### What you should do
Copy out the part of the text on prolactin in nursing women that opens with "Cycling non-nursing women, although" and closes with "2.35, r = 0.58).", substituting "baseline values" for "basal values".

The BIO-PRL–IR-PRL relationship in amenorrhoeic nursing women was similar to that reported in cycling nursing women at 3 months postpartum (BIO-PRL = 0.56 IR-PRL+17.7, r = 0.62), when those women were in amenorrhoea, 2–3 months prior to recovery their menstrual cycles (Campino et al., 1994Go).

Cycling non-nursing women, although having lower basal values of BIO-PRL (about half) and of IR-PRL (about one-third, Table IIGo) showed a similar BIO-PRL–IR-PRL relationship than cycling nursing women (BIO-PRL = 0.29 IR-PRL + 2.35, r = 0.58).

The equations for the BIO-PRL–IR-PRL relationship suggest that a given amount of IR-PRL corresponds to the same amount of BIO-PRL in cycling nursing and cycling non-nursing women, while it corresponds to a larger amount of BIO-PRL in amenorrhoeic nursing women who are 2–3 months from their first menses.

### Material shown
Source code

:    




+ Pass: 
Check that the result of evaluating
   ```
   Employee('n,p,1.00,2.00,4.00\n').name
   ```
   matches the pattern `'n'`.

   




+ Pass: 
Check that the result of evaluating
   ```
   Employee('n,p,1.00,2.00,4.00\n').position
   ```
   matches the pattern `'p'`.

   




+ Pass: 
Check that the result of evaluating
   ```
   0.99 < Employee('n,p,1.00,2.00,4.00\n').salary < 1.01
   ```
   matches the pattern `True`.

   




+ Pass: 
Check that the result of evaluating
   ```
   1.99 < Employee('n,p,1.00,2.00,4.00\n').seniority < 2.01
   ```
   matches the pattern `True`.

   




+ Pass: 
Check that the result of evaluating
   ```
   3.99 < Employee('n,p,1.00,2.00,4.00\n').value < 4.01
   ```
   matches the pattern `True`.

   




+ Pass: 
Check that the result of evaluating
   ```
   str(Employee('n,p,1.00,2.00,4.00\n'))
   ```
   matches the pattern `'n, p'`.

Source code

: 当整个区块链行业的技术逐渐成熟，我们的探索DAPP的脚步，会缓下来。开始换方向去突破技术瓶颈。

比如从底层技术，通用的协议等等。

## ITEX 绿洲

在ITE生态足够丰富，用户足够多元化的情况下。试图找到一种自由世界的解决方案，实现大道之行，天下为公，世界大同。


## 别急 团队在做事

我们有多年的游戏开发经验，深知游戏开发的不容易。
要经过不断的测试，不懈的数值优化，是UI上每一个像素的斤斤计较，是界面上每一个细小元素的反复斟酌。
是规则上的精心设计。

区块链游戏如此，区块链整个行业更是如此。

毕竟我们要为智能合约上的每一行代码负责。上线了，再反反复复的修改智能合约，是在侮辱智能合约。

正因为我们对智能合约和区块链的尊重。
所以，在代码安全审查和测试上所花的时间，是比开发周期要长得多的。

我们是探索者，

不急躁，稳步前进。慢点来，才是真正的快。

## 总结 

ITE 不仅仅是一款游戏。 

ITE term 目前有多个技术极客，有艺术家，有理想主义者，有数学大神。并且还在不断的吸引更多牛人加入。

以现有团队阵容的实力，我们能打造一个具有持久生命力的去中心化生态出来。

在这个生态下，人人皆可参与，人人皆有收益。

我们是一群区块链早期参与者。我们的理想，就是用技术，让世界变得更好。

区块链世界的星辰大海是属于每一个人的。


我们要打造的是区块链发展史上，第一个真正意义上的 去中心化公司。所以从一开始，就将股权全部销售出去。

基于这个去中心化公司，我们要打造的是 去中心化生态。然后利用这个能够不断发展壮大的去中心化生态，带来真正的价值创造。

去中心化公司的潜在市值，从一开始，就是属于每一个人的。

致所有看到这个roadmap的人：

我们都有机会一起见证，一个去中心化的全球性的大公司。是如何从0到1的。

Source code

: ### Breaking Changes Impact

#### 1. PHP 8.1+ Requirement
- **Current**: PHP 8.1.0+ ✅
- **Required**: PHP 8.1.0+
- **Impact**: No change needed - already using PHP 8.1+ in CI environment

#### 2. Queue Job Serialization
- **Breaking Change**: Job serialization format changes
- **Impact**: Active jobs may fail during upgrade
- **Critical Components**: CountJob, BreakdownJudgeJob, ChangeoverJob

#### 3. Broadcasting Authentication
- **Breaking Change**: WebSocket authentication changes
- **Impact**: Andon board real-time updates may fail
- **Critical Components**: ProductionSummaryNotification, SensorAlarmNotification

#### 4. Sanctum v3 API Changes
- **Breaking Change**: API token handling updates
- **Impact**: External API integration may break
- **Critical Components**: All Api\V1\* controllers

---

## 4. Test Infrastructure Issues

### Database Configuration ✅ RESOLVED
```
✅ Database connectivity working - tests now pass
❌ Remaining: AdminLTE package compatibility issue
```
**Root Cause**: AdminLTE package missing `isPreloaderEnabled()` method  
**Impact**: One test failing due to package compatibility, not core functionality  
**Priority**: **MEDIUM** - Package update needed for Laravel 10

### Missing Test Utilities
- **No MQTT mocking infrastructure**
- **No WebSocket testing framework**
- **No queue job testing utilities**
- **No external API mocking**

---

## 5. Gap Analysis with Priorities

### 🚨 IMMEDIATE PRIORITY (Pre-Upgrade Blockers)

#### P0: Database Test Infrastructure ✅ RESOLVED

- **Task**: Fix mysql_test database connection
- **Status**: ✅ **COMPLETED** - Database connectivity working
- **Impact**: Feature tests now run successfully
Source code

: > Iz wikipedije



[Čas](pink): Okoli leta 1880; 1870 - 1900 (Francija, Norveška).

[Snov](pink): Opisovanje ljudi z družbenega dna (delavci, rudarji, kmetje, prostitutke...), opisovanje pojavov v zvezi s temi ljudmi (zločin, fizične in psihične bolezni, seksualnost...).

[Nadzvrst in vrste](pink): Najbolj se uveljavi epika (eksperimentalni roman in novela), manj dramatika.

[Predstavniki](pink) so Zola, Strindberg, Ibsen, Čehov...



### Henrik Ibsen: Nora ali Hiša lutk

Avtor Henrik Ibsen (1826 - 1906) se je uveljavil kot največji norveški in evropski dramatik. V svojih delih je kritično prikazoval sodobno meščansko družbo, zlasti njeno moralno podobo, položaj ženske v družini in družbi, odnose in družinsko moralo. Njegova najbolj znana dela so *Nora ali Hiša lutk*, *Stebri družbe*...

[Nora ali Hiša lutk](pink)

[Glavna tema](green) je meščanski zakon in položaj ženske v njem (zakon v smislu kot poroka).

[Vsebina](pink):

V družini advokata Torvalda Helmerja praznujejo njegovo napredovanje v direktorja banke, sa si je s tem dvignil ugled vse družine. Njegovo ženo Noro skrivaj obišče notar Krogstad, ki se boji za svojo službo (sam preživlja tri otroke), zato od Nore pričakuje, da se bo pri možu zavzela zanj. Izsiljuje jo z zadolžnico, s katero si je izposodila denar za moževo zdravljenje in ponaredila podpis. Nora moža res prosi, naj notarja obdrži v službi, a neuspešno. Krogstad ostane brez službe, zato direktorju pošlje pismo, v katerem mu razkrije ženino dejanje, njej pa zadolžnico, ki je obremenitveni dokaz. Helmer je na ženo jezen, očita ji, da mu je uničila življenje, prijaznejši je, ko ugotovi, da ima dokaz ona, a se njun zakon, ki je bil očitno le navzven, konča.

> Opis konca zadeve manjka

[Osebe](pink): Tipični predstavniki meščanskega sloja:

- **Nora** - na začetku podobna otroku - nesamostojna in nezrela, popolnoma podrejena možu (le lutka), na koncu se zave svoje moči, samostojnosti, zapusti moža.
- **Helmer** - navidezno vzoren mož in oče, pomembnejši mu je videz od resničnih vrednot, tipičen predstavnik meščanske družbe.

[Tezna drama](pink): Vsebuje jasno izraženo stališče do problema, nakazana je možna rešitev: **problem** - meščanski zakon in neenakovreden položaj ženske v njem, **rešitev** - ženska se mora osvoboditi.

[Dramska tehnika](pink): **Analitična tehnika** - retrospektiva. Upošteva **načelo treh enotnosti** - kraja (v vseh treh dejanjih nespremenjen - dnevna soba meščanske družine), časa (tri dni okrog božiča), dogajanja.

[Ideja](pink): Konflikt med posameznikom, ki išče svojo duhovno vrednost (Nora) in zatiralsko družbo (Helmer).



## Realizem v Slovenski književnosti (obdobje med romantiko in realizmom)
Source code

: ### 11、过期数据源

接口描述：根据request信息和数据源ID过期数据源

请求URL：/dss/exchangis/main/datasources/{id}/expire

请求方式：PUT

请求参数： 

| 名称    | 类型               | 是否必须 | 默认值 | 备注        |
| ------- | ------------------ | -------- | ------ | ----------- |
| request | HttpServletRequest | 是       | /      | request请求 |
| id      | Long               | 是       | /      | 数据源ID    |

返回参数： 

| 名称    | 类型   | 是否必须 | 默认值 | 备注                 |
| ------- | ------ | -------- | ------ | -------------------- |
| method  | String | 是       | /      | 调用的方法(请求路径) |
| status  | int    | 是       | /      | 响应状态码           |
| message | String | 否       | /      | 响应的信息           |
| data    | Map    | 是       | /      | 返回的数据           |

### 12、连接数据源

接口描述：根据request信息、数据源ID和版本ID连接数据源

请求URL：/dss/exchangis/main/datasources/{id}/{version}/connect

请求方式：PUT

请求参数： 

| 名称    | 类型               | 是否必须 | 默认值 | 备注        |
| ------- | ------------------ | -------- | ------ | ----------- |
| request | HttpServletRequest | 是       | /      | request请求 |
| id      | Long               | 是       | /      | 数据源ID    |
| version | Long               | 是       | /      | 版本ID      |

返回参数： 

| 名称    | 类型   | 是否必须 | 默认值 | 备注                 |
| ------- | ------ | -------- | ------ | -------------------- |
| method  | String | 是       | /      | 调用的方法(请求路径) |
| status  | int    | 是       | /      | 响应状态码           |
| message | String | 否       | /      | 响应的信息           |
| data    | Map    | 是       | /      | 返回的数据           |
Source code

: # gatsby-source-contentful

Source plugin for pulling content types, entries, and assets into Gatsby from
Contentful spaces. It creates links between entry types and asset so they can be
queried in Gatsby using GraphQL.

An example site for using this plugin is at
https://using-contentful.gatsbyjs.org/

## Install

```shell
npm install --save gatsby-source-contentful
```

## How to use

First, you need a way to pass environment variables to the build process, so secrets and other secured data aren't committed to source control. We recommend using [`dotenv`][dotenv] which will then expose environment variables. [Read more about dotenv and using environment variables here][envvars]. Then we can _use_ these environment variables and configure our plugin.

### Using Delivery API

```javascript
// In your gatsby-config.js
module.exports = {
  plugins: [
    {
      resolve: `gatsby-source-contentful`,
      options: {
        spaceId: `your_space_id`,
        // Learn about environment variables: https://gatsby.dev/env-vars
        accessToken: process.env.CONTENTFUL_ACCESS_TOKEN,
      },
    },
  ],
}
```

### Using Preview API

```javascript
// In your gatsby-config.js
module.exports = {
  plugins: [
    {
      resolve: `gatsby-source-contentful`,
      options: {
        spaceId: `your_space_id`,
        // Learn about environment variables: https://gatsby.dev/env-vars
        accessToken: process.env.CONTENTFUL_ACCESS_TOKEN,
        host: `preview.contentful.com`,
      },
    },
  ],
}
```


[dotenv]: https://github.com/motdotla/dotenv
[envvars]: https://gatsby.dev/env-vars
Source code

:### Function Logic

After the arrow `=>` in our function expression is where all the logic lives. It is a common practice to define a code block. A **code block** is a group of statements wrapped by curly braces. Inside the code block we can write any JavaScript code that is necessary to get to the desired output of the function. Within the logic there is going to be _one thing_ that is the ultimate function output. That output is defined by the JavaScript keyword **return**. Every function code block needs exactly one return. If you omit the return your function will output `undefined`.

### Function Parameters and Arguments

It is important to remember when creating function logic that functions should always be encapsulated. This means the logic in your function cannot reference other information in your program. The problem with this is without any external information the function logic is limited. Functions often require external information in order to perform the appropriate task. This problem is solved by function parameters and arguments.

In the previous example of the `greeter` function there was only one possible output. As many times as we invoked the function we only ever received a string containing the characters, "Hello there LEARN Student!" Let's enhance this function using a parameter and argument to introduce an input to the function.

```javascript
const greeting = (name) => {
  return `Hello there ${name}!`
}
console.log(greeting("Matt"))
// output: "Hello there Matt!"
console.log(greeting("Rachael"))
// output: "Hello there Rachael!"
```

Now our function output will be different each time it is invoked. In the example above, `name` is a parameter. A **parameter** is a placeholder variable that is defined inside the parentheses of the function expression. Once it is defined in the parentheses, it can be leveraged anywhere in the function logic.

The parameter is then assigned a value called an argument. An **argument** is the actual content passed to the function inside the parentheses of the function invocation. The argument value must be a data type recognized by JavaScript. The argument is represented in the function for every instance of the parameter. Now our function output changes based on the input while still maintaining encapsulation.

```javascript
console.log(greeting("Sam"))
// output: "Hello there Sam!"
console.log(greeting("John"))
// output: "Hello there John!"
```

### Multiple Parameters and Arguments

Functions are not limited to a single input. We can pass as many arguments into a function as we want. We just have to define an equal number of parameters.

### Task solution
Cycling non-nursing women, although having lower baseline values of BIO-PRL (about half) and of IR-PRL (about one-third, Table IIGo) showed a similar BIO-PRL–IR-PRL relationship than cycling nursing women (BIO-PRL = 0.29 IR-PRL + 2.35, r = 0.58).